Use this split when reviewing a product design. Templates and metadata describe the instrument. Token features implement supported economics. Compliance modules decide eligibility. Lifecycle operations then apply those settings during issuance, settlement, servicing, yield claims, redemption, conversion, and reconciliation. External systems remain responsible for legal terms, accounting treatment, custody policy, and off-chain cash movements.

Composition patterns

DALPAsset is the runtime-configurable asset contract: it combines the template-selected layers needed for the instrument. The examples below show common patterns for DALPAsset, not separate token types that force a new contract for every business case; legacy specialized asset types cannot use this feature-composition system.

PatternTypical token featuresTypical compliance controlsWhat this enables
Fixed incomeFixed Treasury Yield, Maturity Redemption, Historical BalancesSupply cap and jurisdiction-specific controlsCoupon-style yield, maturity date handling, and holder snapshots on one issued asset.
EquityVoting Power, Historical BalancesIdentity, country, and investor-count controls as required by the offeringGovernance voting and shareholder-record snapshots with transfer eligibility checks.
Managed fundAUM Fee, Voting Power, Historical BalancesIdentity and jurisdiction controlsManagement-fee collection, investor governance, and balance snapshots for NAV or reporting workflows.
Stable value assetHistorical BalancesCollateral, identity, country, or other jurisdiction controlsCollateral-aware issuance controls with audit snapshots for holder and supply reporting.
Precious metalHistorical BalancesJurisdiction controls selected for the issuance contextCustody and ownership reporting while supply can grow as backing changes.

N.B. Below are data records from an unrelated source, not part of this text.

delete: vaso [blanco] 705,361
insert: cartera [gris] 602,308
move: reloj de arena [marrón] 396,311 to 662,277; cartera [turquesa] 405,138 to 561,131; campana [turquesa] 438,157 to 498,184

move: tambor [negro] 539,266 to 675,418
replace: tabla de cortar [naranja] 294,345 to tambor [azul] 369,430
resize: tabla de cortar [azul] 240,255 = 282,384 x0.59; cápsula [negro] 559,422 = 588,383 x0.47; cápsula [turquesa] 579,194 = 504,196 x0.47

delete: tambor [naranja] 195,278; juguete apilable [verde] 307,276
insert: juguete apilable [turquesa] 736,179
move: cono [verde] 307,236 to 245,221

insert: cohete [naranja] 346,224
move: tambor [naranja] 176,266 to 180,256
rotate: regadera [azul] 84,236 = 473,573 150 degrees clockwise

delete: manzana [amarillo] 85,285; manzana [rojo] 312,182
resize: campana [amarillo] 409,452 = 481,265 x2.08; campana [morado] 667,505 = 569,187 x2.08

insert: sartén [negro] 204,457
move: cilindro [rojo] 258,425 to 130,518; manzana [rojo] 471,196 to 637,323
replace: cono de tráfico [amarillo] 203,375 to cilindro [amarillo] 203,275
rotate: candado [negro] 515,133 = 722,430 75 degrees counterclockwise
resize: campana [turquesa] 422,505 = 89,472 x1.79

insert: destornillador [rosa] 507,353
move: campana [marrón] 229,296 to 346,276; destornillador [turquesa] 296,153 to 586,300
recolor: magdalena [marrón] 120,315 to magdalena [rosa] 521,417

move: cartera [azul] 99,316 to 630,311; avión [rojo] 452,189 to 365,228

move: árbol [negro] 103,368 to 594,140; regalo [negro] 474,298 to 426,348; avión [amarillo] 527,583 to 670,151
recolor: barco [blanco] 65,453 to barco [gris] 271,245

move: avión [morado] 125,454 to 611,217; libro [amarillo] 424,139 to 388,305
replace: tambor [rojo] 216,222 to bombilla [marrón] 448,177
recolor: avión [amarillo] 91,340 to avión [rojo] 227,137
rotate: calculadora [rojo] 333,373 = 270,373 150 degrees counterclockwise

Configurable features add guided Asset Designer inputs when the selected template needs them. Current configurable feature inputs include maturity redemption terms, AUM fee settings, external transaction fee settings, and conversion terms. Self-contained features can still change token behavior, but they do not always add a separate setup step unless the template supplies defaults or related settings.

Use this table as a design aid, then review the detailed feature and compliance pages before creating the asset configuration.

When to read the detailed pages

QuestionRead next
Which asset profile should I choose?Instrument profiles
What happens during deployment?Asset issuance
Which optional token behavior is available?Token features
Which rules can restrict transfers or issuance?Compliance modules
How does identity-backed compliance work?Identity & Compliance

Design checklist

Before issuing an asset, confirm:

  1. The selected asset class matches the business instrument.
  2. The template's base asset type matches the deployment behavior you need.
  3. Required metadata fields are known and can be maintained by the right operators.
  4. Token features are necessary for the asset behavior, not a substitute for compliance policy.
  5. Compliance modules and parameters match the intended eligibility and transfer controls.
  6. The initial operators have the required platform and on-chain roles for issuance and later servicing.